Public Company Limited by Shares

 

–        Limitation of liability to the amount of unpaid allotted shares held by each shareholder.

 

–          Shares can be issued to the public via prospectus and listed on the Nigerian Stock Exchange, thus allowing the company to raise large amounts of capital.

 

–      Shares are freely transferable which provides liquidity for shareholders.

 

–      Separate legal entity from that of the members, can own property, sue and be sued.

 

·   Less control on the affairs of the company due to a larger number of members.

 

–          Potential for mismanagement and slow decision making due to large number of members.

 

–          Highly regulated, routinely requiring the consent of the Securities and Exchange Commission to carry out its activities.

 

–          More vulnerable to takeovers.

 

Unlimited Company

 

–          Less regulated as they are not required to file copies of their accounts with the Corporate Affairs Commission (“CAC”).

 

–          Insolvency is less likely because the members or shareholders are jointly and severally responsible for the company’s assets.

 

 

–          The liability of the shareholders is unlimited, therefore exposing shareholders to undetermined and potentially vast liability in the event that the company runs into debt.

 

–          More suitable for non-commercial concerns, such as political associations.

 

Company Limited by Guarantee

 

·   A separate legal entity from that of the members, can own property, sue and be sued.

 

·   Enjoys exemption from taxes and duties on all income, provided that the income is not generated from trading activities (please note that the members are liable to pay personal taxes).

 

·   Liability of members is limited to the amount which they guarantee in the Memorandum of the company to pay in the event of the company’s winding up.

 

·   Profits made by the company cannot be shared among its members.

 

·   Usually incorporated for non-profit objectives. May however be incorporated for profit but will not enjoy tax exemptions in this case.

 

·   Longer incorporation process as the CAC is required to refer the Memorandum of such companies to the Attorney-General of the Federation for approval.

However, the most common vehicle that suits most business venture in Nigeria is a private limited liability company.

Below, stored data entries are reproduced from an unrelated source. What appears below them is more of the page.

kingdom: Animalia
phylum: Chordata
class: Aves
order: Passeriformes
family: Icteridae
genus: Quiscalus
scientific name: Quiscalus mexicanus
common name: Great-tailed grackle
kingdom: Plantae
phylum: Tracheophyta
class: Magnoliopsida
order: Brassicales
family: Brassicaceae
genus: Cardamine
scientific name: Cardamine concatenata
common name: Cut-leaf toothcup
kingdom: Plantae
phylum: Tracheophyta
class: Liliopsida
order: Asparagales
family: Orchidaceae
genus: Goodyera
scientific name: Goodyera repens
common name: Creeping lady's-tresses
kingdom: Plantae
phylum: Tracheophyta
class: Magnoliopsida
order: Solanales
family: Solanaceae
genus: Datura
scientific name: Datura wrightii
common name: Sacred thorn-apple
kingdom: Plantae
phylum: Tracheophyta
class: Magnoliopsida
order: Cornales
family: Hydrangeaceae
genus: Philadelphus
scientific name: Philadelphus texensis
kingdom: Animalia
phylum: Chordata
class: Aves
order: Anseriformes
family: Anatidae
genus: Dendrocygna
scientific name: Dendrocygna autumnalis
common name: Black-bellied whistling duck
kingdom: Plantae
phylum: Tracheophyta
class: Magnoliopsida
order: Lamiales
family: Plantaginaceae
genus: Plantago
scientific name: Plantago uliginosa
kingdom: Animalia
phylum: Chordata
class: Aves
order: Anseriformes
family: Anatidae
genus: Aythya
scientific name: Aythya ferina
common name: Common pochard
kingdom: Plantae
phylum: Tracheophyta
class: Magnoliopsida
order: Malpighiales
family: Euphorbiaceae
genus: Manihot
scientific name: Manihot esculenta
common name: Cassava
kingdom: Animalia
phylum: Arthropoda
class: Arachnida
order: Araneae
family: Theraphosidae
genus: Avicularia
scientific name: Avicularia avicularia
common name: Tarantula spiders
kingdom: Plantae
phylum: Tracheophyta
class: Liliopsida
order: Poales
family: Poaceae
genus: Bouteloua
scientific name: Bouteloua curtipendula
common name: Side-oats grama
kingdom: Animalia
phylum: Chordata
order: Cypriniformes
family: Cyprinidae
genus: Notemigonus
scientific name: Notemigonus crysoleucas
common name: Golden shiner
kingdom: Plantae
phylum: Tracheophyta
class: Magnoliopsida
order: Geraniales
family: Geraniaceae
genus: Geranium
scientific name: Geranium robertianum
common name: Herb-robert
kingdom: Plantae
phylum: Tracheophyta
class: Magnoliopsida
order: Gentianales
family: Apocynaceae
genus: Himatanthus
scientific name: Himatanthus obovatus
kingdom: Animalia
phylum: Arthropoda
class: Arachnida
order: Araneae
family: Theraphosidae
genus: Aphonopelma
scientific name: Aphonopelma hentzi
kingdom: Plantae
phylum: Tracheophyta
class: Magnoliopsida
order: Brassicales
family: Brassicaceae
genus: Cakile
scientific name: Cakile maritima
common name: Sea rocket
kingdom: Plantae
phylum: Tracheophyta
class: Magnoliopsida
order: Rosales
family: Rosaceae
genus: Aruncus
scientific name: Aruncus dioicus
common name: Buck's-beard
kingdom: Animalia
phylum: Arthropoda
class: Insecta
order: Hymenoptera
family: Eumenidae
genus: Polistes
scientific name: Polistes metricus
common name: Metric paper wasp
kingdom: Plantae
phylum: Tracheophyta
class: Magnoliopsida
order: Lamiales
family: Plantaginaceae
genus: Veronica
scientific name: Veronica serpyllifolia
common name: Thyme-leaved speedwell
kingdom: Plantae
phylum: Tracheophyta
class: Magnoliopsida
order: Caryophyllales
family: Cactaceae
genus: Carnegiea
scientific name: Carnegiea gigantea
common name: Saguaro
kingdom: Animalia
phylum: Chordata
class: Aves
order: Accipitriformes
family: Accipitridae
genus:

The basic requirements for the incorporation of a private limited liability company are outlined below:

  1. Approval and reservation (for a period of 60 days) of the proposed name by the Corporate Affairs Commission (“CAC”). It is advisable to present two alternate names (in order of preference) in the event that the original name choice is not available at the conclusion of an availability-of-name search at the CAC.
  2. Filing of documents at the CAC upon successful reservation of proposed company name. The documents that will be required for filing are as follows:

Completed and executed Form CAC 1.1. To complete this form, the following details are required:

  • Registered office address of the Company;
  • An e-mail address for the Company;
  • Authorised share capital for the Company (please note that, where there is foreign participation in the directorship of the company, the company should be incorporated with a minimum authorised share capital of Ten Million Naira (N10,000,000.00) in order to meet a pre-condition for obtaining a business permit);
  • Name, residential address, nationality, country of residence, ID Number and type, date of birth, gender, e-mail and phone number for each director; and
  • Name, address, registration number and phone number of company secretary;
  • Executed Memorandum and Articles of Association;
  • Copies of means of identification for each director;
  • Board resolution of corporate shareholders (if any); and
  • Proficiency certification in respect of the business to be engaged in, as it is in a professional field.